> **Directive 1**: Copy word for word the stretch of the Spark 3 migration post from "Posted to user@spark.apache.org" through "the migration guide.".

> **Text shown**:
____________________

You are viewing a plain text version of this content. The canonical link for it is here.
Posted to user@spark.apache.org by Jason Xu <ja...@gmail.com> on 2022/05/18 15:00:00 UTC
Spark 3 migration question
Hi Spark user group,
Spark 2.4 to 3 migration for existing Spark jobs seems a big challenge
given a long list of changes in migration guide
<https://spark.apache.org/docs/latest/sql-migration-guide.html#upgrading-from-spark-sql-24-to-30>,
they could introduce failures or output changes related to behavior changes
in Spark 3. This makes the migration risky if we don't identify and fix
changes in the migration guide.
However, the guide is a bit high level. For some items in the guide, I
don't know how to use an example query/job to compare behavior between 2.4
and 3.x. A specific example:
- In Spark version 2.4 and below, you can create map values with map
type key via built-in function such as CreateMap, MapFromArrays, etc. In
Spark 3.0, it’s not allowed to create map values with map type key with
these built-in functions. Users can use map_entries function to convert map
to array<struct<key, value» as a workaround. In addition, users can still
read map values with map type key from data source or Java/Scala
collections, though it is discouraged.
Does anyone have an example to illustrate what this item is about?
Also, I'm curious if anyone has done, or is doing large scale Spark 2.4 to
3.x migration? What's your experience in handling the long list of
breaking changes?
Thanks,
Jason Xu

____________________

Stored entries:
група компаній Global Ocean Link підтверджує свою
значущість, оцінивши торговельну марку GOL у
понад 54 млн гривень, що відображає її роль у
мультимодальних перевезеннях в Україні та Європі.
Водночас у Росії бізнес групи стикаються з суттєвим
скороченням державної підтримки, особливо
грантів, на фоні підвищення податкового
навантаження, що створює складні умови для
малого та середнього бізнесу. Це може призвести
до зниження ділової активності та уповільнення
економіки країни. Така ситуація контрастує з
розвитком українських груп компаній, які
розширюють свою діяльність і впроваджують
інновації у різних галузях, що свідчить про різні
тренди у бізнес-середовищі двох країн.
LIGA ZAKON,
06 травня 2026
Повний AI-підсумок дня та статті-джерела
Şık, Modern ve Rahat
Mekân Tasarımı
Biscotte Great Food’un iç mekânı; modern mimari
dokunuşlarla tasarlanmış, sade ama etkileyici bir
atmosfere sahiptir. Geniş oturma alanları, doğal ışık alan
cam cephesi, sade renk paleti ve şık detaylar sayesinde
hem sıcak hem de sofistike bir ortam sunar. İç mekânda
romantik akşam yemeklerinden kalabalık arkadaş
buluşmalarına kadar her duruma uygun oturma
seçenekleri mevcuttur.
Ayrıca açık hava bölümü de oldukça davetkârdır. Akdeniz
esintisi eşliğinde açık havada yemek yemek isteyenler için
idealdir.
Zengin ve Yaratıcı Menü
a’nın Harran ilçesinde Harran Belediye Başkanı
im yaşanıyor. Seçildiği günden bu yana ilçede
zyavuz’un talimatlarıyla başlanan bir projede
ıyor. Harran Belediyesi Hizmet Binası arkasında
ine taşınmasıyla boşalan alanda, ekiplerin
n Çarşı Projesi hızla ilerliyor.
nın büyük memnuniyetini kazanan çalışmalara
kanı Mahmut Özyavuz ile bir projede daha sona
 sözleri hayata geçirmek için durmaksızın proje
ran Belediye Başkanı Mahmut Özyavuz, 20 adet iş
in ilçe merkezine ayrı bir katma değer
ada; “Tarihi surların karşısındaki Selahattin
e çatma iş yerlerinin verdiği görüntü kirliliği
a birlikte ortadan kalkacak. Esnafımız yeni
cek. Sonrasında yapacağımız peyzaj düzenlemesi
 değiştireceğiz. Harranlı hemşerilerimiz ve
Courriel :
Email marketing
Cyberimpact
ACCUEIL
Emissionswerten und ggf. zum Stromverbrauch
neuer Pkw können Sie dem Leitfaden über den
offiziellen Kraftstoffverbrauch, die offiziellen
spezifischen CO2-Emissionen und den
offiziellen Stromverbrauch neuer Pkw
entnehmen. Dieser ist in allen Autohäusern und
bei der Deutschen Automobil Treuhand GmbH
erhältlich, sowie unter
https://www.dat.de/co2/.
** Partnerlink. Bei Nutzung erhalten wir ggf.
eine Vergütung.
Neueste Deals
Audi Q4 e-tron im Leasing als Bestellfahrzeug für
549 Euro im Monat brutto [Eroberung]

____________________

> **Directive 2**: In the entries above, update the stretch from their first line through the line containing "грантів, на фоні підвищення податкового" so that "54 млн" becomes "60 млн", with everything else unchanged. Give only those lines.

> **Task result 1**:
Posted to user@spark.apache.org by Jason Xu <ja...@gmail.com> on 2022/05/18 15:00:00 UTC
Spark 3 migration question
Hi Spark user group,
Spark 2.4 to 3 migration for existing Spark jobs seems a big challenge
given a long list of changes in migration guide
<https://spark.apache.org/docs/latest/sql-migration-guide.html#upgrading-from-spark-sql-24-to-30>,
they could introduce failures or output changes related to behavior changes
in Spark 3. This makes the migration risky if we don't identify and fix
changes in the migration guide.

> **Task result 2**:
група компаній Global Ocean Link підтверджує свою
значущість, оцінивши торговельну марку GOL у
понад 60 млн гривень, що відображає її роль у
мультимодальних перевезеннях в Україні та Європі.
Водночас у Росії бізнес групи стикаються з суттєвим
скороченням державної підтримки, особливо
грантів, на фоні підвищення податкового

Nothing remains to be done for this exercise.